L’attuale sistema di calcolo "Tank to Wheel" (dal serbatoio alla ruota), che valuta solo le emissioni allo scarico, li penalizza, non tenendo conto del loro ciclo di vita virtuoso. Servirebbe al contrario un approccio "Well-to-Wheel" (dal pozzo alla ruota), che consideri l'intero processo, dalla produzione all'utilizzo. Lo studio di RIE-UNEM evidenzia che, con un calcolo delle emissioni basato sulla metodologia "Well-to-Wheel", i biocarburanti liquidi/gassosi e gli RFNBO (Renewable Fuels of Non Biological Origin cioè Carburanti rinnovabili liquidi e gassosi di origine non biologica per il trasporto) potrebbero coprire una parte significativa e sempre crescente della domanda nel trasporto stradale pesante. Una soluzione ancor più significativa in una Paese come l'Italia che può vantare un'infrastruttura produttiva, logistica e distributiva all'avanguardia nella filiera dei biocarburanti avanzati e dei gas (GNL, GNC, GPL e loro declinazioni bio).
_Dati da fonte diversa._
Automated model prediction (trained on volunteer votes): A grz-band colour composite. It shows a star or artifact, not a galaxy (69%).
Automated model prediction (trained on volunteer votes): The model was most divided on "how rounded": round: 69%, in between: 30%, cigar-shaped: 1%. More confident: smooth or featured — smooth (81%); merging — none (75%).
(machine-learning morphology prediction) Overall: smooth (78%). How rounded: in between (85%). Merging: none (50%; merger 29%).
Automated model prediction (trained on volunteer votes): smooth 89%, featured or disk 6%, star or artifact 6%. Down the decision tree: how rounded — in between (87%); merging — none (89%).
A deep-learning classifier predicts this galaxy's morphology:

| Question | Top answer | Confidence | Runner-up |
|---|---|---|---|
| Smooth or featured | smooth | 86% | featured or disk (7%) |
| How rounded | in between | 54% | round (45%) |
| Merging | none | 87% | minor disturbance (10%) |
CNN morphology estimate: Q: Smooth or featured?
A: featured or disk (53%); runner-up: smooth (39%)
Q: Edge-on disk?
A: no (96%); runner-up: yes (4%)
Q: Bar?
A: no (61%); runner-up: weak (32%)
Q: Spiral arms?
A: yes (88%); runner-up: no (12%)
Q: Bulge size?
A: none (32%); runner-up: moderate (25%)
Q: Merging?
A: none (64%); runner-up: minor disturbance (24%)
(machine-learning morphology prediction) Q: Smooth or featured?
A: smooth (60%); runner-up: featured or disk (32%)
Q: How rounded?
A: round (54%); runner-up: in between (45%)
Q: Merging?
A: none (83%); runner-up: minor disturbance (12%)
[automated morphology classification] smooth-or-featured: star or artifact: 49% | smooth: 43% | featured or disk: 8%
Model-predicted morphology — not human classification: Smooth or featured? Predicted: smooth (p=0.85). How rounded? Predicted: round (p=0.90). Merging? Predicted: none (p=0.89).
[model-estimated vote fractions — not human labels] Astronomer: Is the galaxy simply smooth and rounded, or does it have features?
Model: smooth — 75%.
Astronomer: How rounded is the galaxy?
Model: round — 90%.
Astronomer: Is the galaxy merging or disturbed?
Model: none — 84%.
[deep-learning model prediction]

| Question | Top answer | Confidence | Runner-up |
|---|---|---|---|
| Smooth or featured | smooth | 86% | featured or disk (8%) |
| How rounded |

La neutralità tecnologica per i trasporti
Queste considerazioni trovano una sponda importante anche al di fuori delle associazioni di settore: nel recente "Rapporto Draghi" sulla competitività europea si sottolinea come la neutralità tecnologica, a parità di risultati in termini emissivi, debba essere un principio guida della legislazione UE. Questo per salvaguardare le competenze esistenti e mitigare gli impatti economico-sociali della transizione. Una transizione troppo rapida e sbilanciata verso un'unica tecnologia, sottolinea il rapporto, potrebbe portare a chiusure di impianti, delocalizzazioni e a una maggiore dipendenza dalle importazioni. Le conseguenze di un approccio a senso unico, come ha insegnato la recente crisi dell’automotive, possono essere molto pesanti.